We the People of the United States, in Order to form a more perfect Union, establish Justice, insure domestic Tranquility, provide for the common defence, promote the general Welfare, and secure the Blessings of Liberty to ourselves and our Posterity, do ordain and establish this Constitution for the United States of America.

I think most US citizens are quite familiar with the first three words of the US constitution’s preamble, “We the People…” But, I have blithely gone about my merry way without really spending a lot of time on the idea that we have delegated the sovereign power of the people to government bodies for specific purposes. We the people are the source of the power. The government works for us. The other side of that coin, however, means that we own the problems of this country.
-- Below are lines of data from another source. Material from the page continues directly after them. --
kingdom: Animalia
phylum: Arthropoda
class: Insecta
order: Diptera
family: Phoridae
I have found myself very jaded by the presidential campaign this year. The anger in the electorate is turned on a variety of culprits such as immigrants, bankers, the Chinese and Mexican people, the one percent on and on. But, the real culprits are “We the People.” We have been asleep at the wheel. We complain about the dishonesty and ineffectiveness of politicians. But, the fact is they work for us. If I am a proprietor of a business and I have an employee who is failing miserably the appropriate thing to do for my business is to address the deficiency through actionable feedback. But, if the failure persists we must let the employee go. I think most of us neither give the feedback nor do our duty to dismiss ineffective elected representatives. I saw one estimate that suggested that 96% of incumbents are reelected to congress despite record low approval ratings (barely double digits). Let’s get real here, “We the People,” the owners of this great enterprise, the United States of America, are failing.

I love the painting above from Norman Rockwell, entitled “Freedom of Speech.” I see a common man standing up to make his views heard in a public forum. Clearly this man took his role as a citizen serious enough to attend this meeting, but what’s more he stood to voice his opinion. Perhaps I romanticize this too much, but I picture a time when we as citizens took our role to manage the government more seriously. I would love to see us all take our role as “We the People” more seriously from now on. This painting makes me think about what I should do now recognizing I have been complicit in the terrible political environment we now have.
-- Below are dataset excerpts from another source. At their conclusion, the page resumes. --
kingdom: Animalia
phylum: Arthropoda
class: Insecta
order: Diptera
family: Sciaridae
The first thing that comes to mind for my next actions is to start local. This decreases the difficulty of my initial foray a bit. I also suspect that there are only a handful of people who actually participate at the local level, which could mean that an outspoken few have a disproportionate voice on matters taken up by local councils. So, I will commit to attend at least one city council meeting before the year is up.

The second thing that comes to mind is that I do not know the voting record of my state legislators and my national representatives in congress. What manager does not review (ever) their direct reports’ work? Answer: a bad one. Again, if 96% of our representatives get reelected, but we generally feel that things are off track, then we have to look in the mirror on this one. The CEO of my organization often says, “we run this place.” That is, we can’t point the finger at “them” and say “they” are to blame. We are all to blame. We run this place. My second commitment is to do a quick initial review of my representatives’ voting records and to get familiar with the bills that have gone before congress recently to see how I feel about their performance. I found this site to help me look at their records.
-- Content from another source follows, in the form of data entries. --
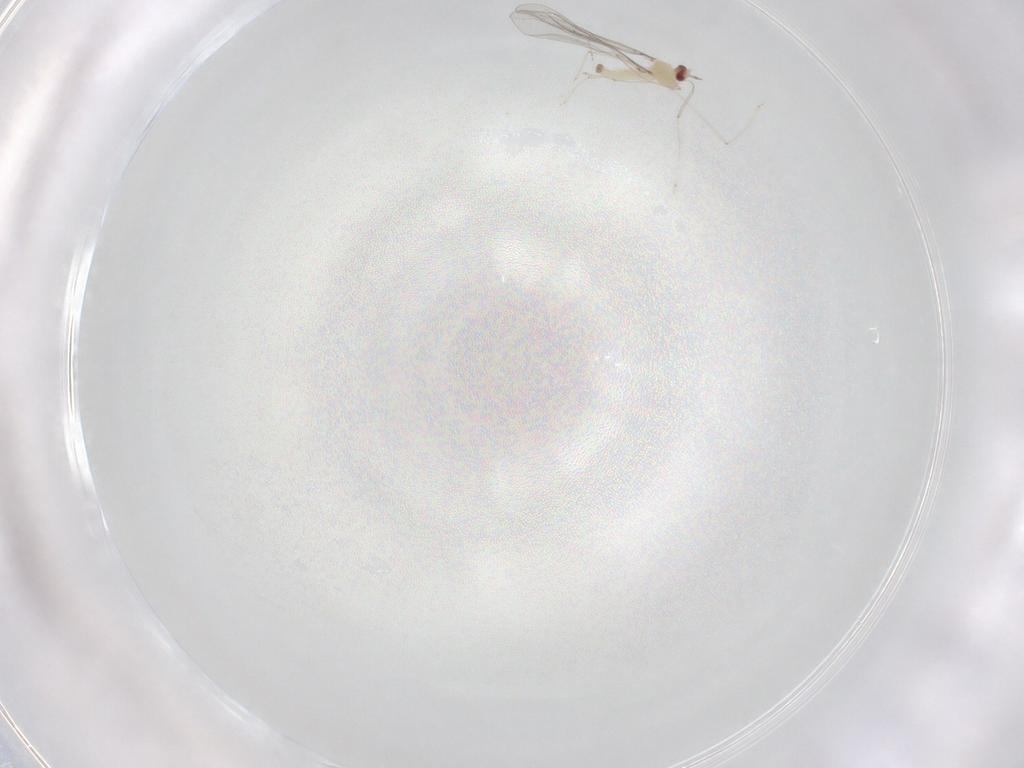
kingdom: Animalia
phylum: Arthropoda
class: Insecta
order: Diptera
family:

To close, I have argued that every woman and man of voting age owns a share of the problems we see in our country. Perhaps you agree, perhaps not. But, if this resonates with you, I invite you to think about your first steps towards greater political activity to right the direction of this great enterprise, the United States of America. Simple actions compounded by millions of people could have profound impacts. I still believe, but turning things around depends on us and the degree of ownership we exercise as “We the People.”